In terms of the accuracy of BMD regression prediction, our model had a high R2 of 0.987 and an MAE of only 2.88 in the validation set. The MAEs for patients of different sexes ranged from 2.75–3.00, and the MAEs for patients of different age groups ranged from 2.29–3.67, both of which demonstrated a high degree of stability. We also collected CT scans from devices supplied by three different manufacturers for validation of the regression model. The model achieved R2 values of 0.987, 0.993, and 0.986 and R values of 0.994, 0.992, and 0.996 in Set1, Set2, and Set3, respectively, with MAEs in the range of 2.60–3.41. Compared to previously reported studies [27, 29], our models achieved the best performance.

We also evaluated the diagnostic efficacy of qualitative osteoporosis screening based on the predicted BMD values. The sensitivity of the model was greater than 86% for osteoporosis and greater than 89% for osteopenia among the validation set and different external validation sets. It should be noted that the attribution of BMD values at the discriminant boundary (80 and 120 mg/cm3) could influence the diagnostic efficacy of the classification. Therefore, comparing the assessed BMD values acquired from the algorithm models and those from the QCT method to evaluate bone quality is more reasonable than attributing patients to only three classifications.

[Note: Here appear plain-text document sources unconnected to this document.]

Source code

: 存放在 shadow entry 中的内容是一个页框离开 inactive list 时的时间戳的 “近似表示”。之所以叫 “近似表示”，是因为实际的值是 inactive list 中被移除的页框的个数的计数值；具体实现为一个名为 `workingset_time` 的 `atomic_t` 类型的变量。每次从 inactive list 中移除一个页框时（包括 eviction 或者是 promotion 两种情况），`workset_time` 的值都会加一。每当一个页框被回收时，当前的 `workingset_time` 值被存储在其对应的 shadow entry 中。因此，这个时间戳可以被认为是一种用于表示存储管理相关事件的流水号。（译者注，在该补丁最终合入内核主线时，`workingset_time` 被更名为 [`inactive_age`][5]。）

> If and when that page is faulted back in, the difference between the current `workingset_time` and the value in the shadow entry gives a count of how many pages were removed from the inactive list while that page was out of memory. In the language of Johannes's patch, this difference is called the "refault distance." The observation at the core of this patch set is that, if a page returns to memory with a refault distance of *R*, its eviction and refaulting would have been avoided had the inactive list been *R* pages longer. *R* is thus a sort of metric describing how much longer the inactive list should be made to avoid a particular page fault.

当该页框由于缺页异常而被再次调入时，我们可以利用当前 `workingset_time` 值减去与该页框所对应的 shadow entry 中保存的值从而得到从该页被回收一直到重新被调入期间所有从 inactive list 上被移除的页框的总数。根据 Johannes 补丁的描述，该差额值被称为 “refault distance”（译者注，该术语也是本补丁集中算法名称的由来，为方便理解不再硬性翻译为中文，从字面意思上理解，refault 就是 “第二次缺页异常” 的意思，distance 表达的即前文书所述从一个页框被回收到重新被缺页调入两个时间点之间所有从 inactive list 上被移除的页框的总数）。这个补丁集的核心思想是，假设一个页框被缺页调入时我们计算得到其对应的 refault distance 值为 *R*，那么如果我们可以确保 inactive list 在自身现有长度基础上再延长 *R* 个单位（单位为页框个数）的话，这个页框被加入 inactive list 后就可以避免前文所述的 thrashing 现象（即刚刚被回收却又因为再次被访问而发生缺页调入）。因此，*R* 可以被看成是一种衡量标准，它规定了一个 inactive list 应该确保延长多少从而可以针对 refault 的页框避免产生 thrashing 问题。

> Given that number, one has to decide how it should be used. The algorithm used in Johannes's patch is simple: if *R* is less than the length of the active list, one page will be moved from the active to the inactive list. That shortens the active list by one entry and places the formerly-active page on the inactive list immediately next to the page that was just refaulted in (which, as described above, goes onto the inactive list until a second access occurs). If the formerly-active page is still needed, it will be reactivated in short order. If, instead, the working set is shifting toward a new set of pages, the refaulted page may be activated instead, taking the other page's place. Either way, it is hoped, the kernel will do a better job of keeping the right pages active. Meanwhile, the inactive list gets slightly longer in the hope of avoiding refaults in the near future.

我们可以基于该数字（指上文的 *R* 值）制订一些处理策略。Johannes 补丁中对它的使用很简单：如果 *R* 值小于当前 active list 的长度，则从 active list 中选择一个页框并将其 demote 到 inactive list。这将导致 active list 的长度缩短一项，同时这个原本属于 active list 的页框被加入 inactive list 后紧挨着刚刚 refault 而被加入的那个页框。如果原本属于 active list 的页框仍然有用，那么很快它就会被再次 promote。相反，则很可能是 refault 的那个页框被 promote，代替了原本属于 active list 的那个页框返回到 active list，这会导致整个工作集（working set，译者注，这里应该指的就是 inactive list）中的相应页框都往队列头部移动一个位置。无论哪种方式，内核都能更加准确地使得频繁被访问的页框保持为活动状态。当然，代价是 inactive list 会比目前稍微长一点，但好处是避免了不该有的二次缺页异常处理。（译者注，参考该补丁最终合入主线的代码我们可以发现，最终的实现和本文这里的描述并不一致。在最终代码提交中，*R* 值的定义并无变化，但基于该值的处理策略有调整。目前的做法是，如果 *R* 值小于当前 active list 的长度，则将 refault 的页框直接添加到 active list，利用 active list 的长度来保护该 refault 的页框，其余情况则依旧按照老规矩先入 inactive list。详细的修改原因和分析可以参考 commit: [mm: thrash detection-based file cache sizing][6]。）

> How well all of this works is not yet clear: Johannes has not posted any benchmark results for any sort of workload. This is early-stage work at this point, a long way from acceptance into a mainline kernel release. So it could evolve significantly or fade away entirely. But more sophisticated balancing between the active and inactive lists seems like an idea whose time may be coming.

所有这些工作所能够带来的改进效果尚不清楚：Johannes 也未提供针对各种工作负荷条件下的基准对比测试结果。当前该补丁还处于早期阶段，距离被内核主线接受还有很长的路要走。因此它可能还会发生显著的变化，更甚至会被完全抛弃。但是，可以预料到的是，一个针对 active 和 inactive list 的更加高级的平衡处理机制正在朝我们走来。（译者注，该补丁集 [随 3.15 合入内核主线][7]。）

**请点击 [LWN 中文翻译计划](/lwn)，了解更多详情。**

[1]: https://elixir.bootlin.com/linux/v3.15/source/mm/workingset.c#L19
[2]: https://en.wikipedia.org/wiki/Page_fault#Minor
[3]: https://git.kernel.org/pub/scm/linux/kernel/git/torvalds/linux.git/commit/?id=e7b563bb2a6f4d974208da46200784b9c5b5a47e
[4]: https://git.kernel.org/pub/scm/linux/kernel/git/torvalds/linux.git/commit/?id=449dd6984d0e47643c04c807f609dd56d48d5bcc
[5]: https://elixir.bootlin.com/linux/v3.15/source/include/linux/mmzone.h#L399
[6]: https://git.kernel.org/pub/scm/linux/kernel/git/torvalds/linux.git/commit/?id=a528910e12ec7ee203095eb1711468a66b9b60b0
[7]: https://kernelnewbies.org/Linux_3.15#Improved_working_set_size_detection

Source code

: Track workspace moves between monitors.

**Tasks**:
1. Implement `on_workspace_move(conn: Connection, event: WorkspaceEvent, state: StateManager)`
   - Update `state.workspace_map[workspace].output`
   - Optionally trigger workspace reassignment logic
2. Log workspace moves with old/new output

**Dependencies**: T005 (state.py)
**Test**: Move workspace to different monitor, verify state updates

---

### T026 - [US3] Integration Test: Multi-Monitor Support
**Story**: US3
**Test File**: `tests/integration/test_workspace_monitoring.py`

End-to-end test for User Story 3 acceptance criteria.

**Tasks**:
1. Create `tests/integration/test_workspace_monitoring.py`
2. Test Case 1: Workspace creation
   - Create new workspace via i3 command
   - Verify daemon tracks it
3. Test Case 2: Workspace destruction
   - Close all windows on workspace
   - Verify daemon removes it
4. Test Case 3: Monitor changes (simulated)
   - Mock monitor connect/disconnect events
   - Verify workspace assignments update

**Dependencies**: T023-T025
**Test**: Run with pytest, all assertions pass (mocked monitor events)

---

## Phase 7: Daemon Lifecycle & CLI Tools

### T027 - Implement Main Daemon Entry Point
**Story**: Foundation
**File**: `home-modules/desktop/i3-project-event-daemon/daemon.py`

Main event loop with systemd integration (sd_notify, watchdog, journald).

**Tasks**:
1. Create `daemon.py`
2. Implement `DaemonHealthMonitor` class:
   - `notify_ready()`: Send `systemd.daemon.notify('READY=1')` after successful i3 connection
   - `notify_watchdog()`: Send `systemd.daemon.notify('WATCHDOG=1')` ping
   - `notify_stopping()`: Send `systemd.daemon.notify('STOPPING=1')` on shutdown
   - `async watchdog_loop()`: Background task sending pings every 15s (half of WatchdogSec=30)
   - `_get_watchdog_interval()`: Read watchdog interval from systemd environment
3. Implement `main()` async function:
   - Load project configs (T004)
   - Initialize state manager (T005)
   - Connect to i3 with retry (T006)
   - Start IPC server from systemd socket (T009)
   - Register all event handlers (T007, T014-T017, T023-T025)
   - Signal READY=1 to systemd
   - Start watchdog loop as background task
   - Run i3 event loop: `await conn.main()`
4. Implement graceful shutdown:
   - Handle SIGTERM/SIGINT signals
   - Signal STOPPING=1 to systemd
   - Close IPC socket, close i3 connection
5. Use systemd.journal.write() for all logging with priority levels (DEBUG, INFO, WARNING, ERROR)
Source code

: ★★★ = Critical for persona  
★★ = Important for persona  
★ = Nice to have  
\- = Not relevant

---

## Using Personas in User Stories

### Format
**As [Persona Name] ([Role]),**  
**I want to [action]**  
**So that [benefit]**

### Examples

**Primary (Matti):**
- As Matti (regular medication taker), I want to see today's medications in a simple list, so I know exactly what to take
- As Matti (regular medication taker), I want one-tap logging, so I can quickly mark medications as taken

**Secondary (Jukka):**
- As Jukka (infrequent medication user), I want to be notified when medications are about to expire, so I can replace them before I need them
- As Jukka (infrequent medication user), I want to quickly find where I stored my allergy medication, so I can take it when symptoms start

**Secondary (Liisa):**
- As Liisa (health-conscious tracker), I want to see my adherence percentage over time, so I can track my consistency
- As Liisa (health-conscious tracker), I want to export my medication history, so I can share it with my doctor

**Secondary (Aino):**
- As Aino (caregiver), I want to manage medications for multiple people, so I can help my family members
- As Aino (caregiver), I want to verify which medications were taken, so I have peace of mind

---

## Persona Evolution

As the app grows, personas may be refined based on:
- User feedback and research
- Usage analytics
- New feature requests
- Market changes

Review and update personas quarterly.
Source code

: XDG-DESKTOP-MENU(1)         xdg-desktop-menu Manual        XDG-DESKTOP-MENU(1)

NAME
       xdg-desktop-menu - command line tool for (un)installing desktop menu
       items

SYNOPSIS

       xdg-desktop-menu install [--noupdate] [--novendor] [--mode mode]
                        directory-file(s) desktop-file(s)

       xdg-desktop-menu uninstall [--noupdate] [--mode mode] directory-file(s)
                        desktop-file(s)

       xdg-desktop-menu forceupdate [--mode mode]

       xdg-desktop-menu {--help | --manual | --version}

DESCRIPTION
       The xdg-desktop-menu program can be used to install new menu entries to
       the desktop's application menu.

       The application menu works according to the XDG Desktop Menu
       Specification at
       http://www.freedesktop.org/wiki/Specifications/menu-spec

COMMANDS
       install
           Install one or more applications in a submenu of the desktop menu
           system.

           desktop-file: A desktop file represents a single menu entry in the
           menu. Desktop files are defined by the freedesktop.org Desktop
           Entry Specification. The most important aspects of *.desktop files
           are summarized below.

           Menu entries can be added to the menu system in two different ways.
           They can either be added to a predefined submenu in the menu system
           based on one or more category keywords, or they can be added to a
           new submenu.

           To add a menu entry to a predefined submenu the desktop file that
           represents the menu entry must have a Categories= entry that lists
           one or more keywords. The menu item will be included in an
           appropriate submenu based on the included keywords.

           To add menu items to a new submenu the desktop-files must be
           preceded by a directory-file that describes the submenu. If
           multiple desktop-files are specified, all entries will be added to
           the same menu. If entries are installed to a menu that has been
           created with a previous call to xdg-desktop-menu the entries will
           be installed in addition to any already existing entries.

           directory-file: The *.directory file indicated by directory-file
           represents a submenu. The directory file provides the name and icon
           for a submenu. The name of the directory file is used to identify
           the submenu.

In summary, a clinically useful opportunistic osteoporosis screening tool has been developed based on DL combined with CT images from various scanners of different manufacturers. This tool achieves excellent accuracy for both the 3D segmentation of VBs and the regression prediction of BMD. Therefore, it has a strong ability to screen for osteoporosis with high efficacy and sensitivity. In the near future, the proposed model can be further improved in the following aspects. More special cases of patients with incomplete numbers of vertebrae for various reasons (e.g., injury, surgery, congenital abnormalities, etc.) should be collected and utilized to train the model for further improvement of the precision of VB localization and segmentation for those special patients (approximately 5% of all patients). More data should be collected from different hospitals or medical centers all over China to further validate the applicability, adaptability, and robustness of this proposed osteoporosis screening and bone quality assessment algorithm model.